Bildmanipulationen der anderen Art: der Fulgurator

Datum: 05. August 2008 |  Meinungen: 0 Kommentare »
Thema: Design & Kunst, Fotografie & Film, MedienSchlagwörter: , , ,

Wer weiß, was ein Fulgurator ist? Er sieht aus wie eine Pistole, funktioniert aber wie eine Kamera. Nur umgekehrt: während eine Kamera beim Auslösen ein Bild aufnimmt, projiziert der Fulgurator ein Bild auf eine Wand. Ausgelöst wird er, sobald ein Blitzlicht in der Nähe abgefeuert wird, also ohne Einwirkung des Künstlers.
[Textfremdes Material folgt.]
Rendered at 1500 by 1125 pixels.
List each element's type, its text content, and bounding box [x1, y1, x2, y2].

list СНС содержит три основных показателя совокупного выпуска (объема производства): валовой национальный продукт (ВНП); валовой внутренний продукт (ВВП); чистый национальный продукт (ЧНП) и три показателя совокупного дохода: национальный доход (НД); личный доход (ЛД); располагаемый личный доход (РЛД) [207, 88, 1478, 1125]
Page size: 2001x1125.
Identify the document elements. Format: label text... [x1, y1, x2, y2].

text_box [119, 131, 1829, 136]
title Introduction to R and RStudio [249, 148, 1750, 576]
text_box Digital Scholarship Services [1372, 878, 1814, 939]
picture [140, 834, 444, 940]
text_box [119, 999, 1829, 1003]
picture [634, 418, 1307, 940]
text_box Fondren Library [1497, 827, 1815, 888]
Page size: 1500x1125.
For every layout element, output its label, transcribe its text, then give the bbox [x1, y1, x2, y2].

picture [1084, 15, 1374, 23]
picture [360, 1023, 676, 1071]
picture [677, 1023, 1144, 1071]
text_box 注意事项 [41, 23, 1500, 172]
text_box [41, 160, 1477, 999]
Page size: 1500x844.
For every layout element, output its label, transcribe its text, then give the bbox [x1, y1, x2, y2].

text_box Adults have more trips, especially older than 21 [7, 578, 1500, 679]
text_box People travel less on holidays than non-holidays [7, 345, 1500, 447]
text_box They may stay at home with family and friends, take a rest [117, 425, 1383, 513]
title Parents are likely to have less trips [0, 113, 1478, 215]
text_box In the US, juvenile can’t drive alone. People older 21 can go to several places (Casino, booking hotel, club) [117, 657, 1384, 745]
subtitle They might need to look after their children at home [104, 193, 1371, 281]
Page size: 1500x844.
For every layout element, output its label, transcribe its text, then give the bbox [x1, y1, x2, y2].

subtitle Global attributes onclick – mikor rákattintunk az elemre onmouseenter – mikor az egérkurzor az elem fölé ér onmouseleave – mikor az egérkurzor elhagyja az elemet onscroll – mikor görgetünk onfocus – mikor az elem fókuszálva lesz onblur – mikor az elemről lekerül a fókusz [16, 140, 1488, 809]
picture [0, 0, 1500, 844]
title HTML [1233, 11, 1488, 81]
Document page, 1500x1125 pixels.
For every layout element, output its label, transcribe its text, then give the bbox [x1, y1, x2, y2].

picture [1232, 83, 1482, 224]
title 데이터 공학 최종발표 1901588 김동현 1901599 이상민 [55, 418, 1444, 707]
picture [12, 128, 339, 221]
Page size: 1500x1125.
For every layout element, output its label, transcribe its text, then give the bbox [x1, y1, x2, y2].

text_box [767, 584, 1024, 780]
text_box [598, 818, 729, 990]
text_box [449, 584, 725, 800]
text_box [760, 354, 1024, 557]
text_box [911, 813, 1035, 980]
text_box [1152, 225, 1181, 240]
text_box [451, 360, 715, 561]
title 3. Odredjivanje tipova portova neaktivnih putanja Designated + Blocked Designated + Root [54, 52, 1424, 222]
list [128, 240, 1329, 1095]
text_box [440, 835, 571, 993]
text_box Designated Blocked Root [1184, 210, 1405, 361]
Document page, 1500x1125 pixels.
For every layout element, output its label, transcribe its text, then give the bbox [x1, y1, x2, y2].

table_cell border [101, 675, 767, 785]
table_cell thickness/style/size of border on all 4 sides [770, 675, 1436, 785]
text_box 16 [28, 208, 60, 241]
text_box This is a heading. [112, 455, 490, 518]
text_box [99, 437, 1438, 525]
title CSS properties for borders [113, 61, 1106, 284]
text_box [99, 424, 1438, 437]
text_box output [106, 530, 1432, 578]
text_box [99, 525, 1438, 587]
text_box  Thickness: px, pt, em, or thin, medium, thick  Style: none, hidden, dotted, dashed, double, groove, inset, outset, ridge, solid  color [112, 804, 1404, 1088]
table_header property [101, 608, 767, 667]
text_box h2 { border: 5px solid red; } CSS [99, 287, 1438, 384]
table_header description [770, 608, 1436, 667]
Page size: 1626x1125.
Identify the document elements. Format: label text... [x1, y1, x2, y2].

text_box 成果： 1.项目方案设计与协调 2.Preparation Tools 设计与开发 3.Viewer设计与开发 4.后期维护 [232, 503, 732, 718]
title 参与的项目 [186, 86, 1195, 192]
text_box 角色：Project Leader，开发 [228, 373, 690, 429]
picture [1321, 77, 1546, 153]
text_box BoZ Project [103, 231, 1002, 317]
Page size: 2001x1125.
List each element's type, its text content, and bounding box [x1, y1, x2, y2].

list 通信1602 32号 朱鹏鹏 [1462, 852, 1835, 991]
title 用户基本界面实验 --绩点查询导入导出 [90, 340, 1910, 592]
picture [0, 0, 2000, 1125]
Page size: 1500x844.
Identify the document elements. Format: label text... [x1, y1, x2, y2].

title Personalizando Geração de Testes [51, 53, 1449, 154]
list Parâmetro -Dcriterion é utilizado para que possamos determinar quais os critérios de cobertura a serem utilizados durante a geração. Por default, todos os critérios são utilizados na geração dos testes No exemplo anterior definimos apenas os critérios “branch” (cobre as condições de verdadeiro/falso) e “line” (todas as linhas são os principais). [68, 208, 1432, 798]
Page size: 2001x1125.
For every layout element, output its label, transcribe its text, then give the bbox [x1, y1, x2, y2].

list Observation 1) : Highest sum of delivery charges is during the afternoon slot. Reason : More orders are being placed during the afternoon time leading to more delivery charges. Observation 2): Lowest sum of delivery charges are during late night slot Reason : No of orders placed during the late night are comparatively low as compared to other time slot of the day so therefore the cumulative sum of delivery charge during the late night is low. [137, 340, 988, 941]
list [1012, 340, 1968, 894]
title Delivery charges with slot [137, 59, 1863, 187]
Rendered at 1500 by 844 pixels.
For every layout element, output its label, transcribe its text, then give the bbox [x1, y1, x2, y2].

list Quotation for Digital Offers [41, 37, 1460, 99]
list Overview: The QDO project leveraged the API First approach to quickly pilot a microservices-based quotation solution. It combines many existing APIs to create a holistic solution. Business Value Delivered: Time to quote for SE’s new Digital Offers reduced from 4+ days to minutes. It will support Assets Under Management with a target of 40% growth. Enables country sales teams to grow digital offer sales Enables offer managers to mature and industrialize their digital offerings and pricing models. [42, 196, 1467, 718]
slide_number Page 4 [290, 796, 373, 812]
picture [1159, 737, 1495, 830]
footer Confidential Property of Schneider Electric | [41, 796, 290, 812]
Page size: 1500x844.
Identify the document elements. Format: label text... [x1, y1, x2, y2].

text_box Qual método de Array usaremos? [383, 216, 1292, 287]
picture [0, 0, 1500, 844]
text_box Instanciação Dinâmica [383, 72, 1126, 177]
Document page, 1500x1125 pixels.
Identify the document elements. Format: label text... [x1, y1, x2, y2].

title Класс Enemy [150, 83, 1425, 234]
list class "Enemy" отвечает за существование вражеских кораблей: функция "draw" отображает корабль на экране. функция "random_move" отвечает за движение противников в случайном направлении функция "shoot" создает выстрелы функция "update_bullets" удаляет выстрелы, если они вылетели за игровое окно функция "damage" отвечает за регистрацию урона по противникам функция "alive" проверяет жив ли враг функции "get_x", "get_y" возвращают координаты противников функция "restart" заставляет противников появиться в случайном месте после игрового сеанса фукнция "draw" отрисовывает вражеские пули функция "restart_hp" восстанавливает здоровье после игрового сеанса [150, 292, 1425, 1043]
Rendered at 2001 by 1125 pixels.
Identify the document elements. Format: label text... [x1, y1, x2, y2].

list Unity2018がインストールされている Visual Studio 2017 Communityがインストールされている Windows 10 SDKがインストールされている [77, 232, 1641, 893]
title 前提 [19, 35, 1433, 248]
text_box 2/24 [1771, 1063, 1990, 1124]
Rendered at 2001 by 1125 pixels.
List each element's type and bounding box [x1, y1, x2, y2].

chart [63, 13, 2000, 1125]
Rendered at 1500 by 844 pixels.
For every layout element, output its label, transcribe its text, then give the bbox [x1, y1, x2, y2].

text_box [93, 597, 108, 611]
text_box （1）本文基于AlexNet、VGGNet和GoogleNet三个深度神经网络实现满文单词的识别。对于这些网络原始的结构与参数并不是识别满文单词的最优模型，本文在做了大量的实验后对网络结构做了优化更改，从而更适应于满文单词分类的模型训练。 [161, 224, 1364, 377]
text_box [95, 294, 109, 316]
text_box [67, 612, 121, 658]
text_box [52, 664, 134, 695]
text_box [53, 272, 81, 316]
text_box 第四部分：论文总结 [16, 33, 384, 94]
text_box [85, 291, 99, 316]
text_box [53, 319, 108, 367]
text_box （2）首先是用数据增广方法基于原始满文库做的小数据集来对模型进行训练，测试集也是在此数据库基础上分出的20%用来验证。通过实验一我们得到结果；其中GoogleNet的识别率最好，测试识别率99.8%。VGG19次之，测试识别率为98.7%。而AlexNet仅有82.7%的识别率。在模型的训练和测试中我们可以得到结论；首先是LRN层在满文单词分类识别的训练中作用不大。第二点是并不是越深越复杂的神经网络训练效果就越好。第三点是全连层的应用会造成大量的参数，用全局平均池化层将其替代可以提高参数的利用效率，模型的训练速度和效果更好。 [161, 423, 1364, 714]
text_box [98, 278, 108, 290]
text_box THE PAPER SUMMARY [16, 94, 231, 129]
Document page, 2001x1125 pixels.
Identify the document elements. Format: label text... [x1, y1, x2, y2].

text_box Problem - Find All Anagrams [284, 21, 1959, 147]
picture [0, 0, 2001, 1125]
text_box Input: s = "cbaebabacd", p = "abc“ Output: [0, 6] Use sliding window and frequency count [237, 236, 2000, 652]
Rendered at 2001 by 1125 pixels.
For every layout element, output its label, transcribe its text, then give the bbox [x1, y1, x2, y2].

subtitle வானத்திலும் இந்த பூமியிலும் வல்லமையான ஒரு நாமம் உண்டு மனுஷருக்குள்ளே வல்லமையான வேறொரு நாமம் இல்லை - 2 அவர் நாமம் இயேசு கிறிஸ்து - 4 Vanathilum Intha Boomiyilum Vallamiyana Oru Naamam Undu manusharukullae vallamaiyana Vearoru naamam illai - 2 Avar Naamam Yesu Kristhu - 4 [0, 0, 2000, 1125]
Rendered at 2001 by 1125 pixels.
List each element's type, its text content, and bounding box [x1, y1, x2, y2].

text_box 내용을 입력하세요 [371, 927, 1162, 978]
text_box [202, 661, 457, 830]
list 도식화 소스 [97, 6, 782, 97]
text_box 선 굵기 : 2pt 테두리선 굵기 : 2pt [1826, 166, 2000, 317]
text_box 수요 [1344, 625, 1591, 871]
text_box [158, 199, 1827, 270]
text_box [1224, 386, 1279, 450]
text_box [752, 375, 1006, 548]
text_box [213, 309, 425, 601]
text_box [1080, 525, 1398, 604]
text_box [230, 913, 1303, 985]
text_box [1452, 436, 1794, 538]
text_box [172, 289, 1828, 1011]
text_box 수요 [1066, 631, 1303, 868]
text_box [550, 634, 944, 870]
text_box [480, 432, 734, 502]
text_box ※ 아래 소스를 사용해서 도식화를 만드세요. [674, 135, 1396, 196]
Julius von Bismarck, Berliner Künstler und Erfinder des patentierten Fulgurators, benutzt ihn, um Aufnahmen unbedarfter Touristen zu stören: während sie glauben, ein unschuldiges Erinnerungsfoto aufzunehmen, projiziert er mit seinem Fulgurator eine Aufnahme auf die Wand, die nachdenklich machen soll. So erinnert er an den Reichstagsbrand oder an die Abschottung von Grenzen am Checkpoint Charlie.

Dabei ist der Fulgurator viel mehr als ein Touristenschreck. Wie von Bismarck in einem lesenswerten Interview mit Realfragment herausarbeitet, haben seine Aktionen einen politischen Anspruch: er hinterfragt die blinde Technikgläubigkeit des Menschen und (ähnlich dem Culture Jamming) die Penetranz sinnleerer Bilder in der modernen Welt. Sein Projekt wird im September auf der Ars Electronica in Linz zu sehen sein.